La mise en oeuvre d’une procédure judiciaire était en effet assez inéluctable compte tenu de la persistance de désaccords entre les héritiers et l’abstention fautive de Mme [W] au cours de l’année 2021 n’a fait qu’aggraver les tracas des intimés qui sont restés dans l’expectative malgré les nombreux courriers adressés tant à Mme [W] qu’à son notaire.
3. Le jugement sera confirmé en ses dispositions relatives aux dépens et frais irrépétibles.
S’agissant de la procédure en appel, M. [B] [W], Mme [L] [W] et Mme [T] [W], es qualités d’héritiers de Mme [I] [W] seront condamnés aux dépens d’appel.

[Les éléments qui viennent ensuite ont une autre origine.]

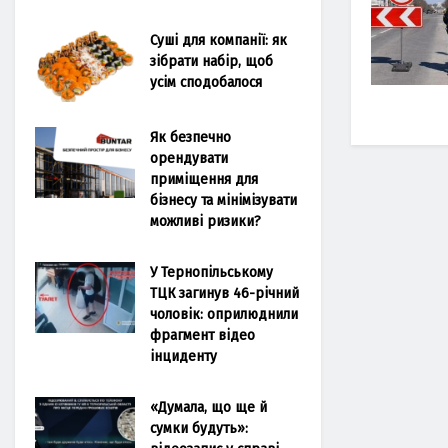
Суші для компанії: як
зібрати набір, щоб
усім сподобалося
Як безпечно
орендувати
приміщення для
бізнесу та мінімізувати
можливі ризики?
У Тернопільському
ТЦК загинув 46-річний
чоловік: оприлюднили
фрагмент відео
інциденту
«Думала, що ще й
сумки будуть»: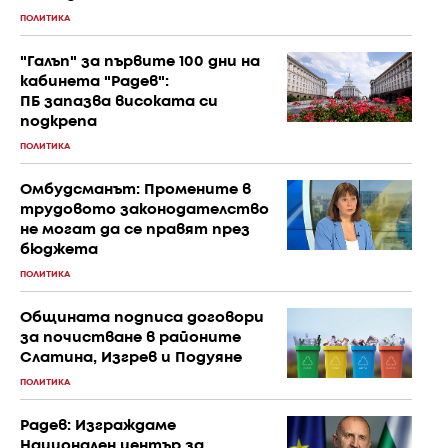
ПОЛИТИКА
"Галъп" за първите 100 дни на
кабинета "Радев":
ПБ запазва високата си
подкрепа
ПОЛИТИКА
Омбудсманът: Промените в
трудовото законодателство
не могат да се правят през
бюджета
ПОЛИТИКА
Общината подписа договори
за почистване в районите
Слатина, Изгрев и Подуяне
ПОЛИТИКА
Радев: Изграждаме
Национален център за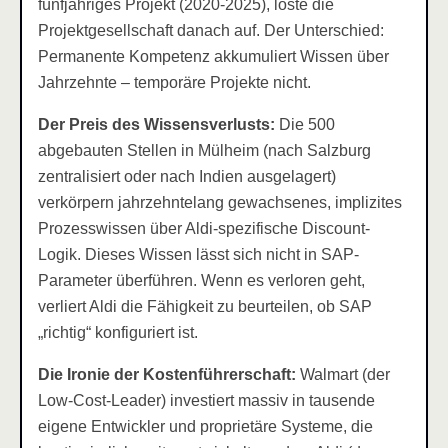
fünfjähriges Projekt (2020-2025), löste die
Projektgesellschaft danach auf. Der Unterschied:
Permanente Kompetenz akkumuliert Wissen über
Jahrzehnte – temporäre Projekte nicht.
Der Preis des Wissensverlusts:
Die 500
abgebauten Stellen in Mülheim (nach Salzburg
zentralisiert oder nach Indien ausgelagert)
verkörpern jahrzehntelang gewachsenes, implizites
Prozesswissen über Aldi-spezifische Discount-
Logik. Dieses Wissen lässt sich nicht in SAP-
Parameter überführen. Wenn es verloren geht,
verliert Aldi die Fähigkeit zu beurteilen, ob SAP
„richtig“ konfiguriert ist.
Die Ironie der Kostenführerschaft:
Walmart (der
Low-Cost-Leader) investiert massiv in tausende
eigene Entwickler und proprietäre Systeme, die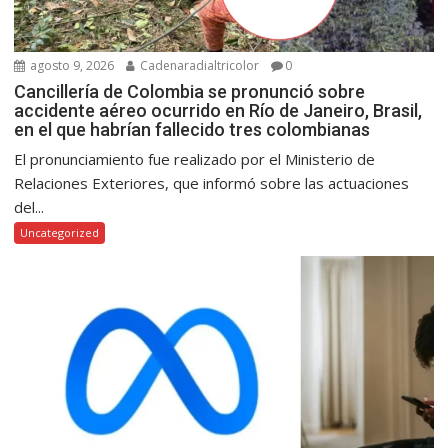
agosto 9, 2026
Cadenaradialtricolor
0
Cancillería de Colombia se pronunció sobre
accidente aéreo ocurrido en Río de Janeiro, Brasil,
en el que habrían fallecido tres colombianas
El pronunciamiento fue realizado por el Ministerio de
Relaciones Exteriores, que informó sobre las actuaciones
del...
Uncategorized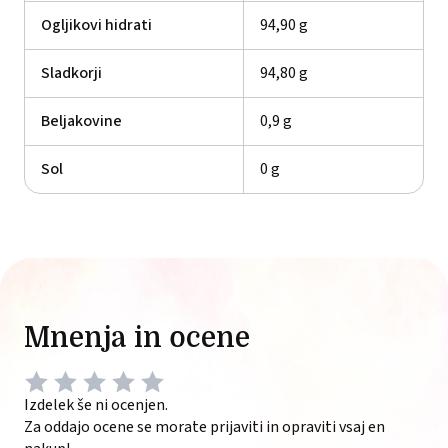
Ogljikovi hidrati
94,90 g
Sladkorji
94,80 g
Beljakovine
0,9 g
Sol
0 g
Mnenja in ocene
Izdelek še ni ocenjen.
Za oddajo ocene se morate prijaviti in opraviti vsaj en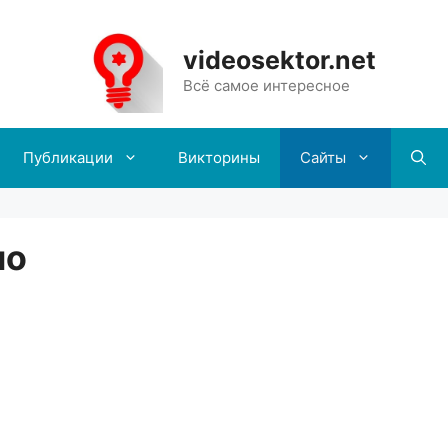
videosektor.net
Всё самое интересное
Публикации
Викторины
Сайты
шо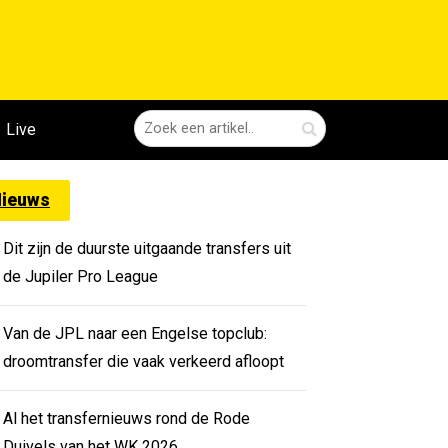
Live
ieuws
Dit zijn de duurste uitgaande transfers uit
de Jupiler Pro League
Van de JPL naar een Engelse topclub:
droomtransfer die vaak verkeerd afloopt
Al het transfernieuws rond de Rode
Duivels van het WK 2026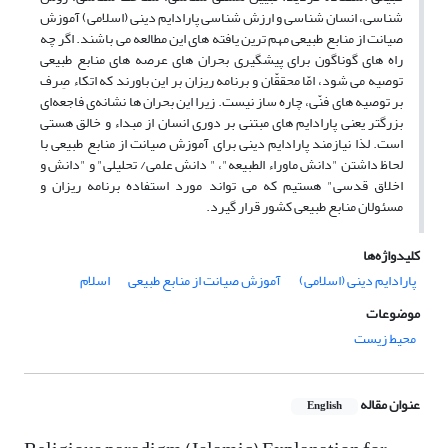
شناسی، انسان شناسی و ارزش شناسی پارادایم دینی (اسلامی) آموزش
صیانت از منابع طبیعی مهم ترین یافته های این مطالعه می باشند. اگر چه
راه های گوناگون برای پیشگیری بحران های عرصه های منابع طبیعی
توصیه می شود، امّا محققّان و برنامه ریزان بر این باورند که اتکاء صِرف
بر توصیه های فنّی، چاره ساز نیست. زیرا این بحران ها نشانه‌ی فاجعه‌ای
بزرگتر یعنی پارادایم های مبتنی بر دوری انسان از مبداء و خالق هستی
است. لذا نیازمند پارادایم دینی برای آموزش صیانت از منابع طبیعی با
لحاظ داشتن "دانش ماوراء الطبیعه"، " دانش علمی/ تحلیلی" و "دانش و
اخلاق قدسی" هستیم که می تواند مورد استفاده برنامه ریزان و
مسئولان منابع طبیعی کشور قرار گیرد.
کلیدواژه‌ها
پارادایم دینی (اسلامی)
آموزش صیانت از منابع طبیعی
اسلام
موضوعات
محیط زیست
عنوان مقاله
English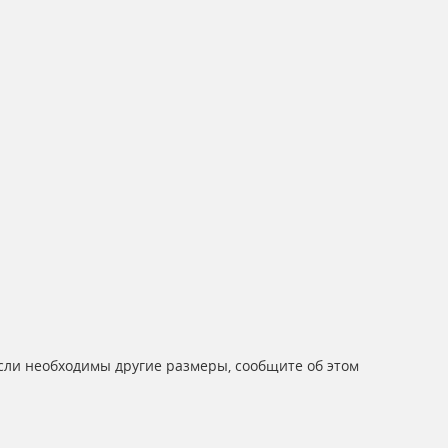
Если необходимы другие размеры, сообщите об этом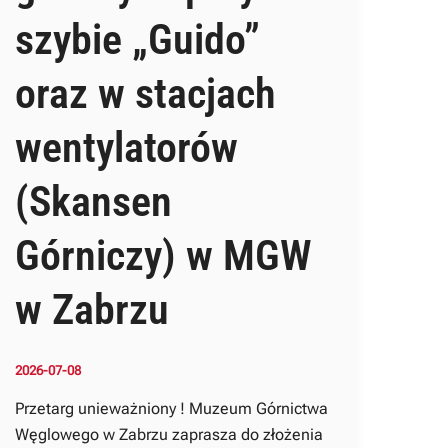
szybie „Guido”
oraz w stacjach
wentylatorów
(Skansen
Górniczy) w MGW
w Zabrzu
2026-07-08
Przetarg unieważniony ! Muzeum Górnictwa
Węglowego w Zabrzu zaprasza do złożenia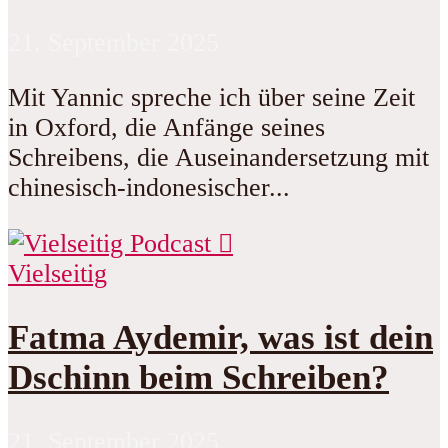
21. September 2025
Mit Yannic spreche ich über seine Zeit
in Oxford, die Anfänge seines
Schreibens, die Auseinandersetzung mit
chinesisch-indonesischer...
Vielseitig
Fatma Aydemir, was ist dein
Dschinn beim Schreiben?
21. September 2025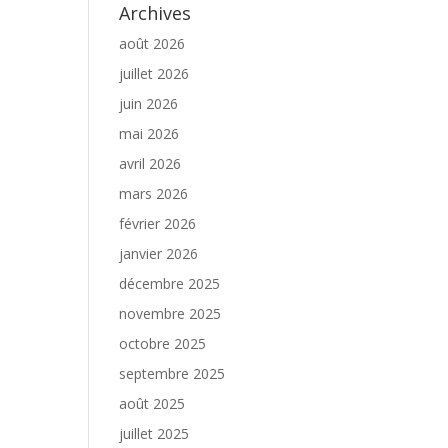
Archives
août 2026
juillet 2026
juin 2026
mai 2026
avril 2026
mars 2026
février 2026
janvier 2026
décembre 2025
novembre 2025
octobre 2025
septembre 2025
août 2025
juillet 2025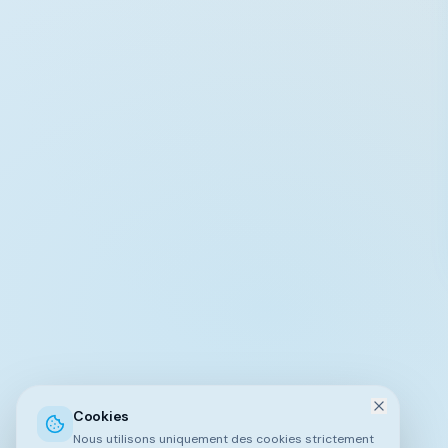
Cookies
Nous utilisons uniquement des cookies strictement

En revanche, il n’apparaît pas inéquitable de rejeter les demandes de l’ensemble des parties relatives aux frais irrépétibles d’appel.
PAR CES MOTIFS
La cour, statuant par arrêt contradictoire et en dernier ressort, mis à disposition au greffe, dans les limites de l’appel,
Confirme le jugement entrepris dans les limites des chefs qui lui sont soumis sauf quant au quantum des indemnités allouées au titre du préjudice matériel et du préjudice moral de Mme [V] [F] et de M. [M] [F] ;
Statuant à nouveau et y ajoutant,
Condamne M. [B] [W], Mme [L] [W] et Mme [T] [W], es qualités d’héritiers de Mme [I] [W] à verser une somme de 1 000 euros à Mme [V] [F] et une somme de 1 000 euros à M. [M] [F] au titre de leur préjudice matériel ;
Condamne M. [B] [W], Mme [L] [W] et Mme [T] [W], es qualités d’héritiers de Mme [I] [W] à verser une somme de 1 000 euros à Mme [V] [F] et une somme de 1 000 euros à M. [M] [F] au titre de leur préjudice moral ;
Rejette le surplus des demandes ;
Condamne M. [B] [W], Mme [L] [W] et Mme [T] [W], es qualités d’héritiers de Mme [I] [W] aux dépens d’appel ;
Déboute les parties de leurs demandes respectives au titre des frais irrépétibles.